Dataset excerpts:
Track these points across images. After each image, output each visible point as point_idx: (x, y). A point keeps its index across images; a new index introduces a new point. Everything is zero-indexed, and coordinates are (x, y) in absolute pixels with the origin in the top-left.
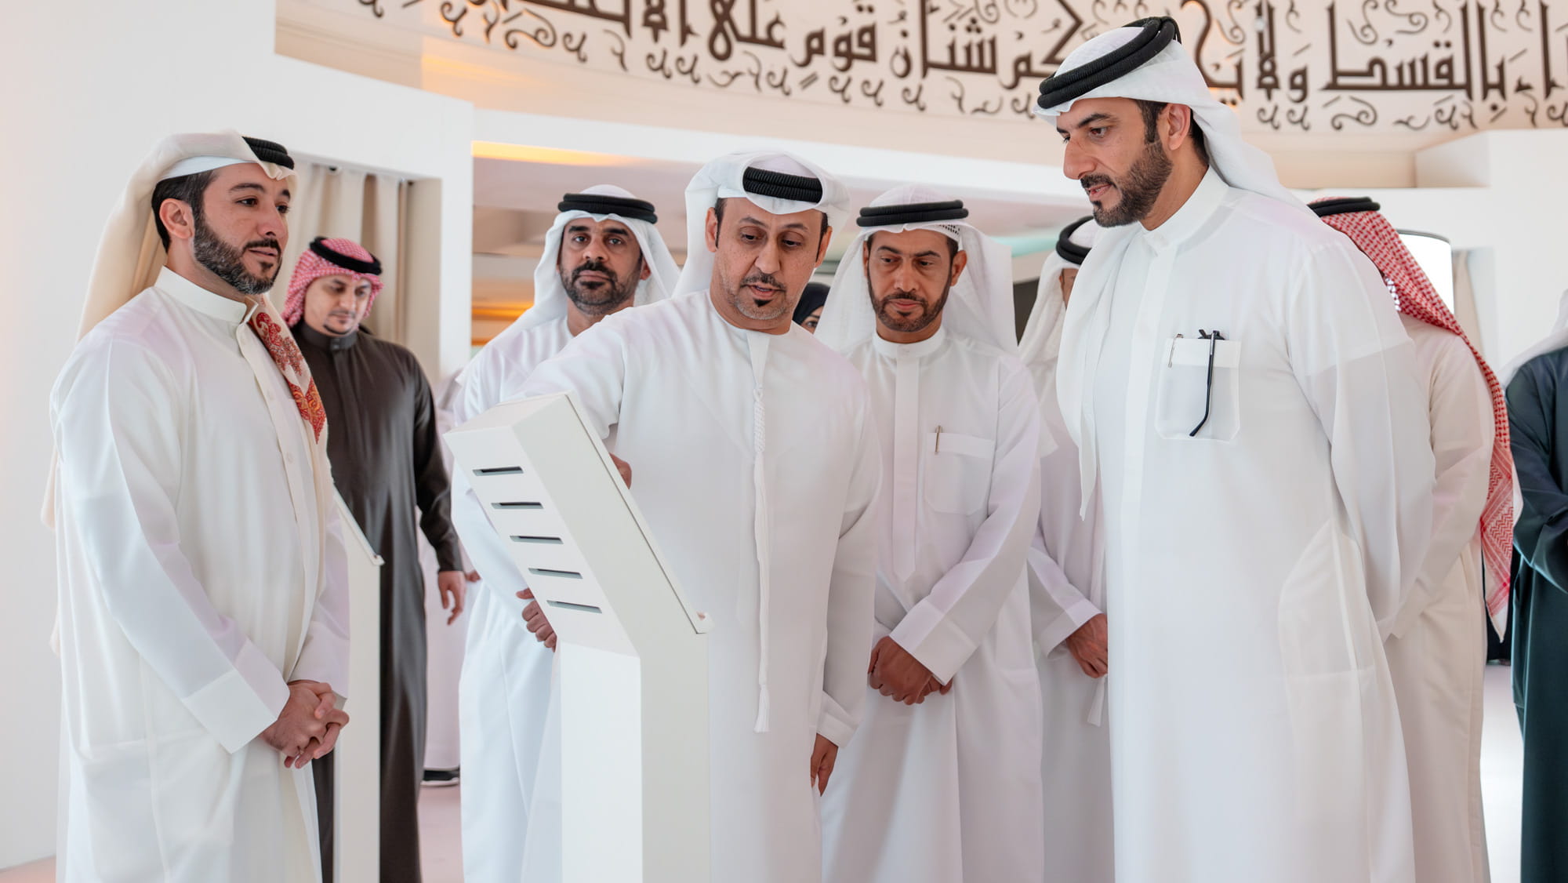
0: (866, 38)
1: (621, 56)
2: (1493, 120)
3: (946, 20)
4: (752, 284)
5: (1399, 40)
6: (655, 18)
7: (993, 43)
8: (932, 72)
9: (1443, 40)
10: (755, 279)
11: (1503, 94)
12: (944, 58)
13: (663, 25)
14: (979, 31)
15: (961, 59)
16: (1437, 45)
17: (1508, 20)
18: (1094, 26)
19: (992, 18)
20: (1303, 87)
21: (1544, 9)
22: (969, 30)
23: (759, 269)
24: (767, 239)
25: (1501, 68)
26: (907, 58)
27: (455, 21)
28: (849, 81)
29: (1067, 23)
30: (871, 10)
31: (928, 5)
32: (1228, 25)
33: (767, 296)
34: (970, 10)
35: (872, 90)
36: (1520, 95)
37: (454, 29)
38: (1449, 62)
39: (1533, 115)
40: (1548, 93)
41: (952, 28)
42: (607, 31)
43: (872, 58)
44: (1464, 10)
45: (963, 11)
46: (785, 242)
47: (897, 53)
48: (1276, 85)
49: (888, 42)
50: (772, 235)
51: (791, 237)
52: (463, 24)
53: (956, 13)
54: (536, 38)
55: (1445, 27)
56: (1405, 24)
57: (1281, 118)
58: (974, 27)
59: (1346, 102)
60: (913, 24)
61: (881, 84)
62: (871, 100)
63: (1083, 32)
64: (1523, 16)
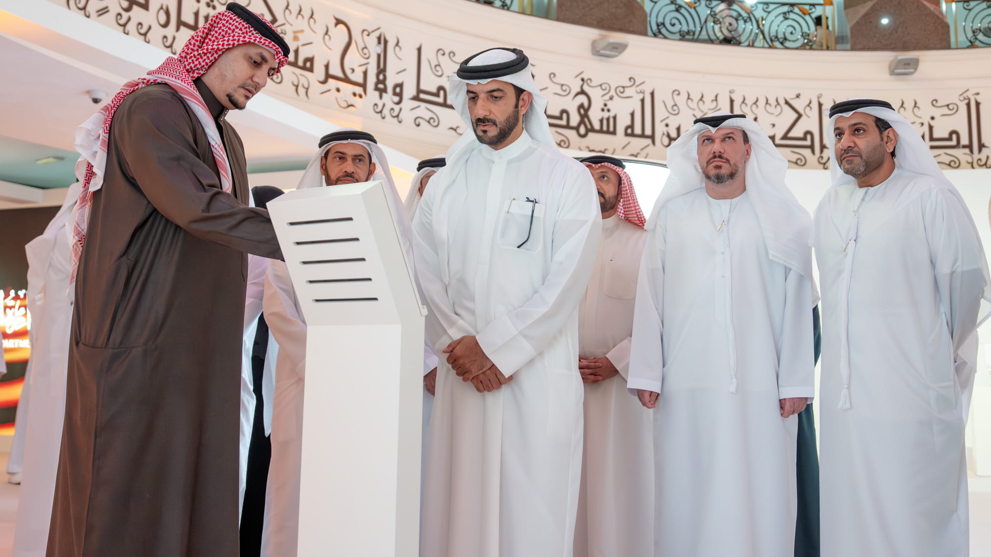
8: (182, 29)
12: (191, 22)
18: (284, 24)
20: (400, 95)
22: (209, 5)
26: (167, 13)
28: (129, 19)
32: (361, 45)
35: (143, 31)
43: (146, 7)
47: (162, 8)
48: (385, 90)
57: (386, 112)
59: (423, 110)
61: (150, 28)
62: (142, 38)
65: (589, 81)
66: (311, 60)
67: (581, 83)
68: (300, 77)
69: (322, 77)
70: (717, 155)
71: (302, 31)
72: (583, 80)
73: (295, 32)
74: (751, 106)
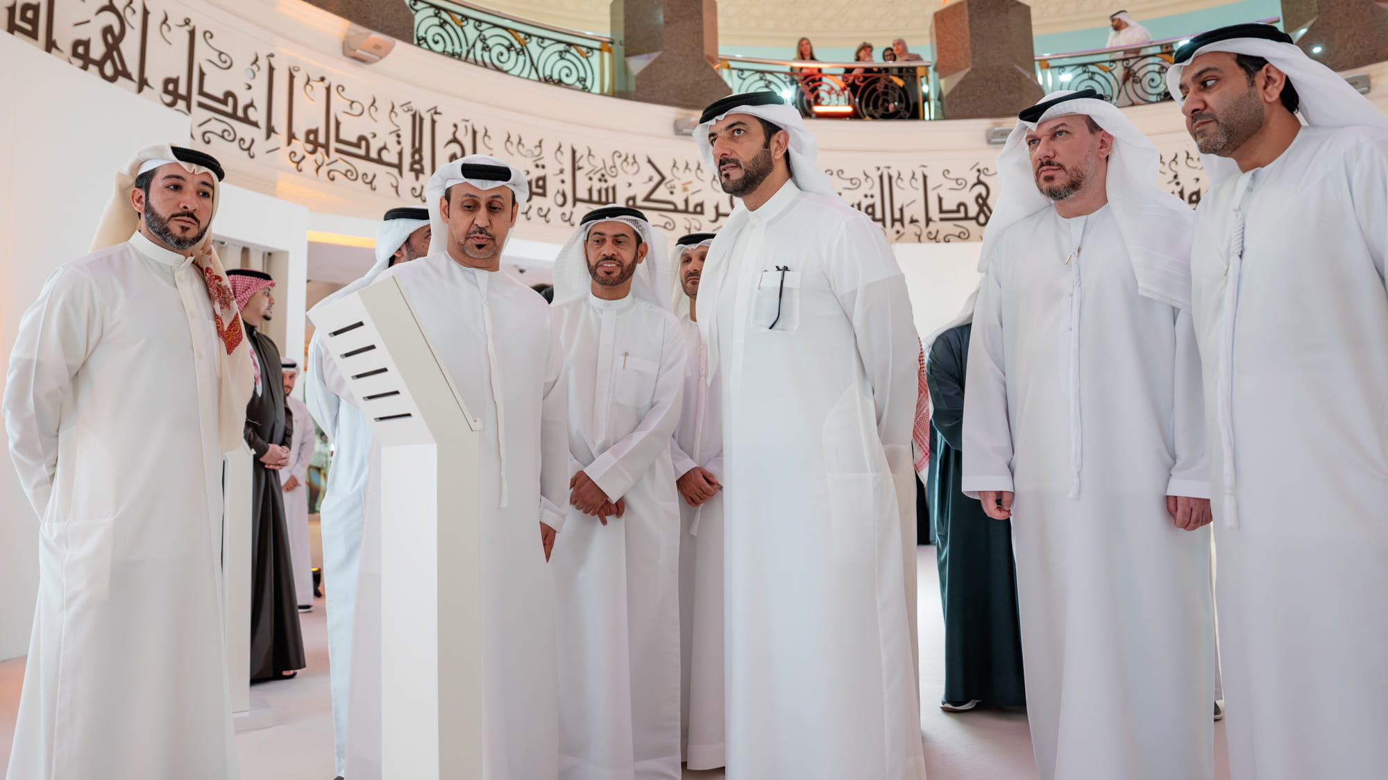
0: (541, 183)
1: (397, 188)
2: (897, 239)
3: (587, 174)
4: (472, 236)
5: (844, 193)
6: (417, 166)
7: (614, 188)
8: (578, 204)
9: (869, 194)
10: (475, 232)
11: (903, 225)
12: (586, 196)
13: (421, 171)
14: (606, 181)
15: (595, 197)
16: (866, 196)
17: (905, 183)
18: (672, 180)
19: (614, 174)
21: (925, 177)
22: (600, 180)
23: (477, 225)
24: (480, 207)
25: (901, 210)
26: (564, 195)
27: (298, 163)
28: (530, 207)
29: (657, 178)
30: (543, 167)
31: (577, 165)
33: (483, 242)
34: (601, 169)
35: (543, 213)
36: (912, 225)
37: (297, 167)
38: (873, 206)
39: (919, 237)
40: (927, 225)
41: (591, 179)
42: (388, 173)
43: (544, 195)
44: (881, 177)
45: (597, 170)
46: (492, 208)
47: (558, 192)
49: (553, 186)
50: (483, 203)
51: (495, 205)
52: (302, 165)
53: (593, 170)
54: (346, 175)
55: (870, 186)
56: (848, 184)
58: (603, 179)
60: (567, 176)
61: (549, 210)
62: (543, 219)
63: (666, 184)
64: (913, 181)
65: (985, 171)
66: (701, 205)
67: (977, 174)
68: (692, 221)
69: (713, 217)
70: (1044, 161)
71: (690, 183)
72: (979, 171)
73: (684, 184)
74: (1170, 164)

What the task asks » Update the records above by changing "top-left" to "upper-left" and keeping everything else the same. Leave the pictures out of your answer.

Solution for this task »
Track these points across images. After each image, output each visible point as point_idx: (x, y). A point keeps its index across images; a new index introduces a new point. Everything is zero-indexed, and coordinates are (x, y) in absolute pixels with the origin in the upper-left.
0: (866, 38)
1: (621, 56)
2: (1493, 120)
3: (946, 20)
4: (752, 284)
5: (1399, 40)
6: (655, 18)
7: (993, 43)
8: (932, 72)
9: (1443, 40)
10: (755, 279)
11: (1503, 94)
12: (944, 58)
13: (663, 25)
14: (979, 31)
15: (961, 59)
16: (1437, 45)
17: (1508, 20)
18: (1094, 26)
19: (992, 18)
20: (1303, 87)
21: (1544, 9)
22: (969, 30)
23: (759, 269)
24: (767, 239)
25: (1501, 68)
26: (907, 58)
27: (455, 21)
28: (849, 81)
29: (1067, 23)
30: (871, 10)
31: (928, 5)
32: (1228, 25)
33: (767, 296)
34: (970, 10)
35: (872, 90)
36: (1520, 95)
37: (454, 29)
38: (1449, 62)
39: (1533, 115)
40: (1548, 93)
41: (952, 28)
42: (607, 31)
43: (872, 58)
44: (1464, 10)
45: (963, 11)
46: (785, 242)
47: (897, 53)
48: (1276, 85)
49: (888, 42)
50: (772, 235)
51: (791, 237)
52: (463, 24)
53: (956, 13)
54: (536, 38)
55: (1445, 27)
56: (1405, 24)
57: (1281, 118)
58: (974, 27)
59: (1346, 102)
60: (913, 24)
61: (881, 84)
62: (871, 100)
63: (1083, 32)
64: (1523, 16)
8: (182, 29)
12: (191, 22)
18: (284, 24)
20: (400, 95)
22: (209, 5)
26: (167, 13)
28: (129, 19)
32: (361, 45)
35: (143, 31)
43: (146, 7)
47: (162, 8)
48: (385, 90)
57: (386, 112)
59: (423, 110)
61: (150, 28)
62: (142, 38)
65: (589, 81)
66: (311, 60)
67: (581, 83)
68: (300, 77)
69: (322, 77)
70: (717, 155)
71: (302, 31)
72: (583, 80)
73: (295, 32)
74: (751, 106)
0: (541, 183)
1: (397, 188)
2: (897, 239)
3: (587, 174)
4: (472, 236)
5: (844, 193)
6: (417, 166)
7: (614, 188)
8: (578, 204)
9: (869, 194)
10: (475, 232)
11: (903, 225)
12: (586, 196)
13: (421, 171)
14: (606, 181)
15: (595, 197)
16: (866, 196)
17: (905, 183)
18: (672, 180)
19: (614, 174)
21: (925, 177)
22: (600, 180)
23: (477, 225)
24: (480, 207)
25: (901, 210)
26: (564, 195)
27: (298, 163)
28: (530, 207)
29: (657, 178)
30: (543, 167)
31: (577, 165)
33: (483, 242)
34: (601, 169)
35: (543, 213)
36: (912, 225)
37: (297, 167)
38: (873, 206)
39: (919, 237)
40: (927, 225)
41: (591, 179)
42: (388, 173)
43: (544, 195)
44: (881, 177)
45: (597, 170)
46: (492, 208)
47: (558, 192)
49: (553, 186)
50: (483, 203)
51: (495, 205)
52: (302, 165)
53: (593, 170)
54: (346, 175)
55: (870, 186)
56: (848, 184)
58: (603, 179)
60: (567, 176)
61: (549, 210)
62: (543, 219)
63: (666, 184)
64: (913, 181)
65: (985, 171)
66: (701, 205)
67: (977, 174)
68: (692, 221)
69: (713, 217)
70: (1044, 161)
71: (690, 183)
72: (979, 171)
73: (684, 184)
74: (1170, 164)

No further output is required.